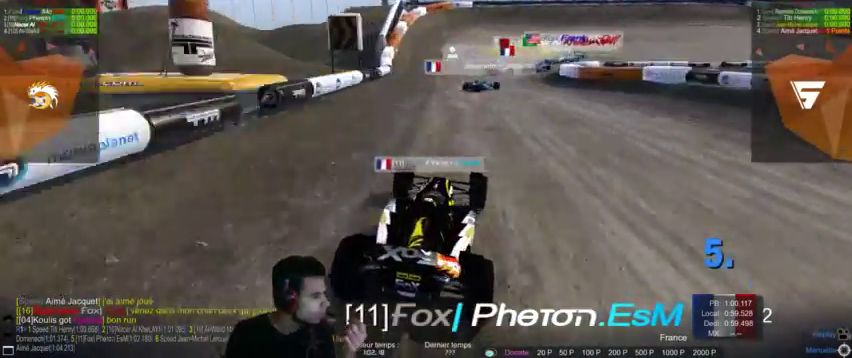
Gameplay with a controller (PlayStation layout); each line is a JSON object with the inputs held at the frame after it. "events" lists button and stick changes between this image and that frame as [ms after this image, input, new state], when the widget could be followed in between. Not read: L3 R3.
{"buttons": [], "left_stick": "center", "right_stick": "center"}
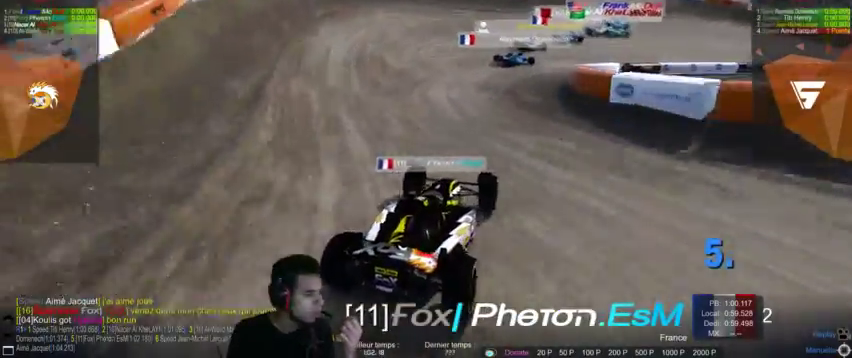
{"buttons": [], "left_stick": "center", "right_stick": "center", "events": []}
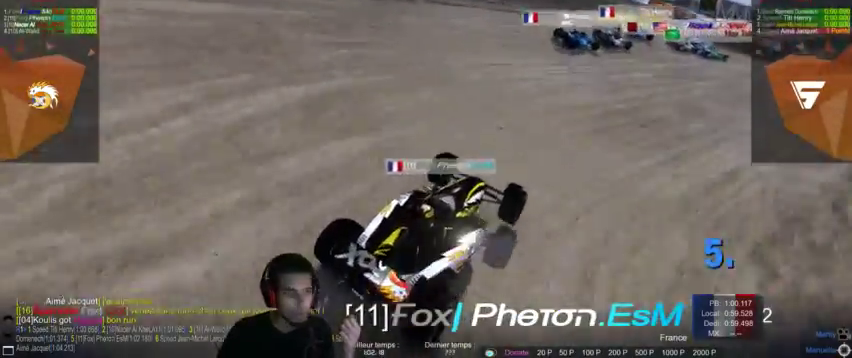
{"buttons": [], "left_stick": "center", "right_stick": "center", "events": []}
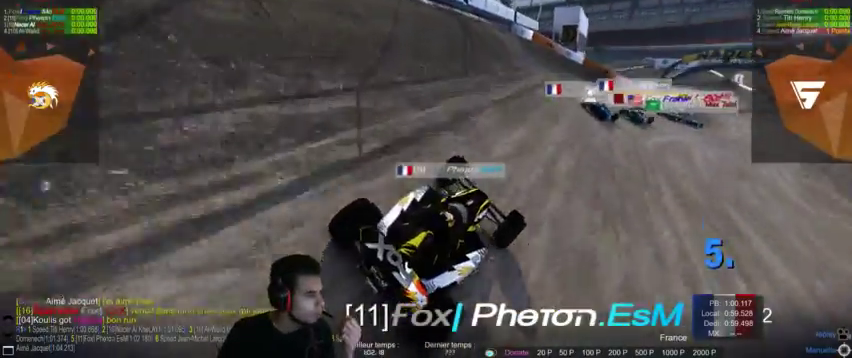
{"buttons": [], "left_stick": "center", "right_stick": "center", "events": []}
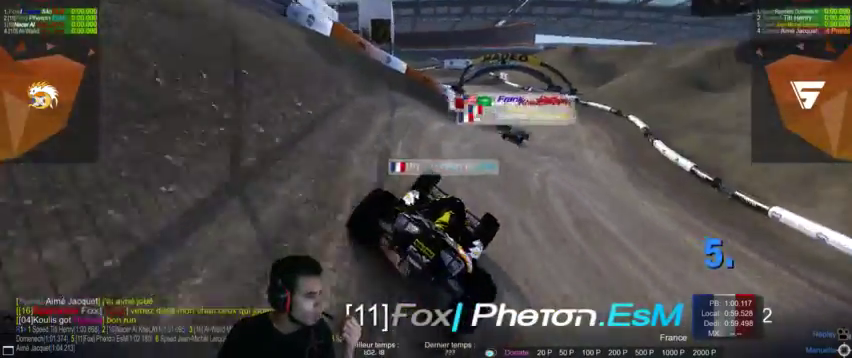
{"buttons": [], "left_stick": "center", "right_stick": "center", "events": [[400, "left_stick", "right"], [467, "left_stick", "center"]]}
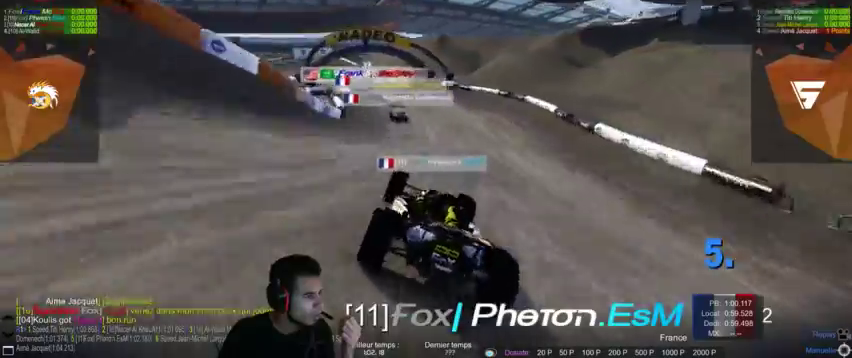
{"buttons": [], "left_stick": "center", "right_stick": "center", "events": []}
☆ ☆ ☆ ☆ ☆ ☆ ☆
From the material above, output every line exactly as written, dropping any picture.

Gameplay with a controller (PlayStation layout); each line is a JSON object with the inputs held at the frame after it. "events" lists button and stick changes between this image and that frame as [ms after this image, input, new state], when the widget could be followed in between. Not read: L3 R3.
{"buttons": [], "left_stick": "center", "right_stick": "center"}
{"buttons": [], "left_stick": "center", "right_stick": "center", "events": []}
{"buttons": [], "left_stick": "center", "right_stick": "center", "events": []}
{"buttons": [], "left_stick": "center", "right_stick": "center", "events": []}
{"buttons": [], "left_stick": "center", "right_stick": "center", "events": [[400, "left_stick", "right"], [467, "left_stick", "center"]]}
{"buttons": [], "left_stick": "center", "right_stick": "center", "events": []}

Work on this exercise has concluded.